Hi, my question is based of Q7.
Question 7
Based on the table from the previous question, a friend thinks that the training data distribution is much easier than the dev/test distribution. What do you think?
What does it mean that ‘training data distribution is much easier than the dev/test distribution’?
Hi @shamus , please do not post direct references to (correct/incorrect) answers in the quizzes. We are here to help each other, but this is an spoiler to other students in the course
By “data distribution is much easier” or “Bayes error for the data distribution is lower”, they mean that the data distribution of a particular set is closer to the true data distribution.

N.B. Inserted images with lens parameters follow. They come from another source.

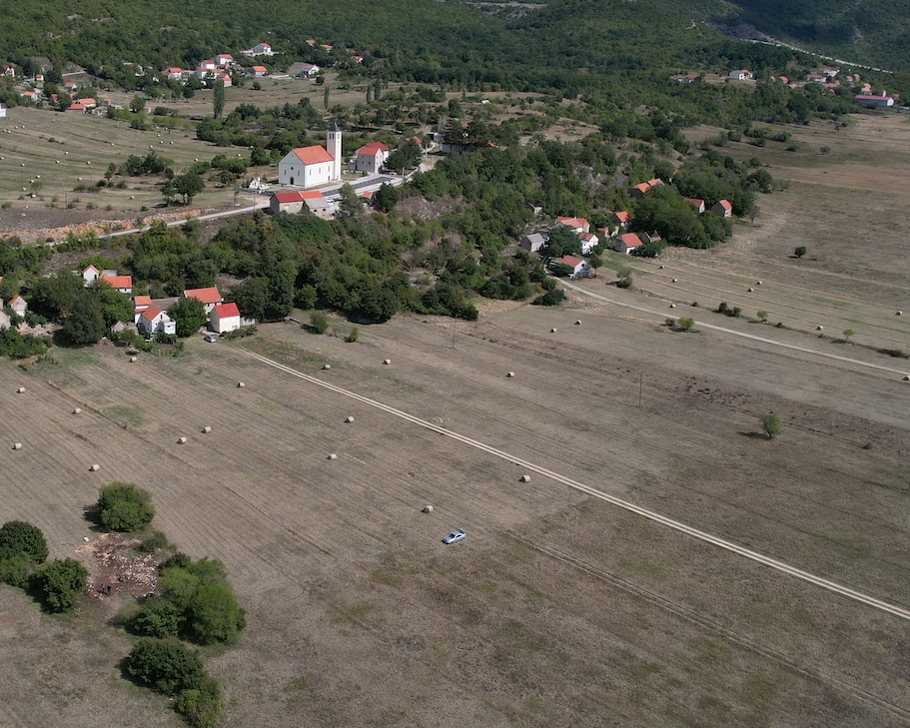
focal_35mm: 34
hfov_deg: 51.7
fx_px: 916
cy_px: 336
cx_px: 294
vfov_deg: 43.3
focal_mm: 8.38
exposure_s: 1/3000
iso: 110
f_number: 2.8
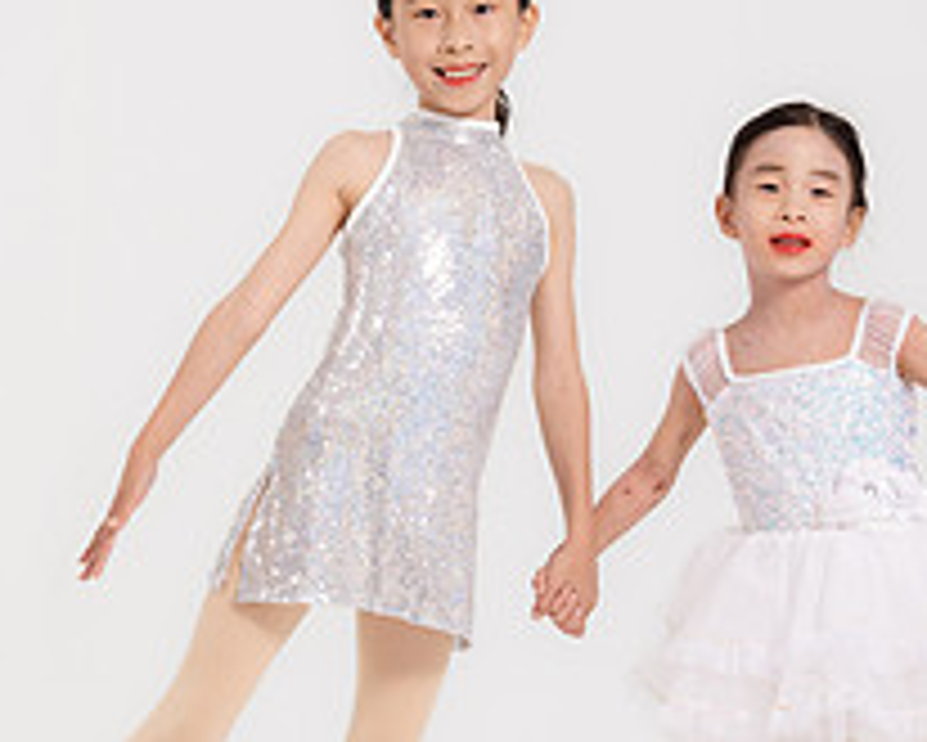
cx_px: 572
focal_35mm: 115
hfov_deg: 16.7
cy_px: 391
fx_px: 3157
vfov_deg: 13.4
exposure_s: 1/125
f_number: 10
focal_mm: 56
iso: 400
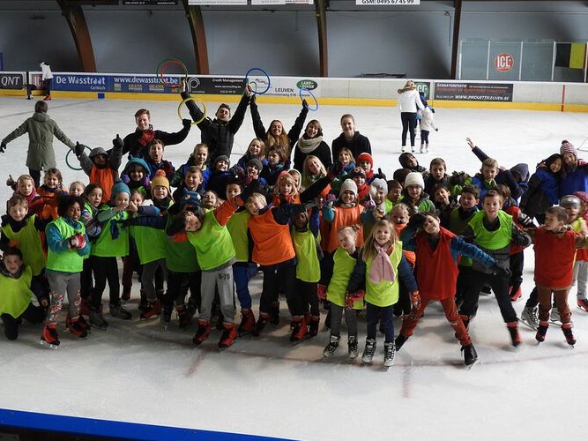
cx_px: 260
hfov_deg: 39.6
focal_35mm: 48
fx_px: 815
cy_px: 191
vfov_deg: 30.2
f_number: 3.8
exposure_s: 1/30
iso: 280
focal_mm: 7.2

This is the part that I am having trouble wrapping my head around. It seems in the lecture it was simply “assumed” that human level performance on rear view mirror speech data is higher than that for general speech data (6% compared to 4%). Couldn’t it very well be also around 4%? In which case this entire argument breaks down? This part is not really explained with rigor and we are to assume that whenever dev/test error is lower than train/train-dev that the human level performance for the dev-test distribution will always be lower? It doesn’t make a lot of sense to me to make that assumption.
I didn’t get the correct answer for this one myself. But I think that Professor Ng explained, maybe briefly. If a dataset contains many blurry/noisy images, the intrinsic level for making an incorrect classification (Bayes error) is high. We should assume that a dataset from a different distribution source has a different Bayes error.
Can we only compare the error with human-level error when the training dataset has the same distribution with dev/test distribution?
This is my understanding: if there is a data distribution mismatch, the human error can represent the benchmark for dev/test but cannot be used for training dataset.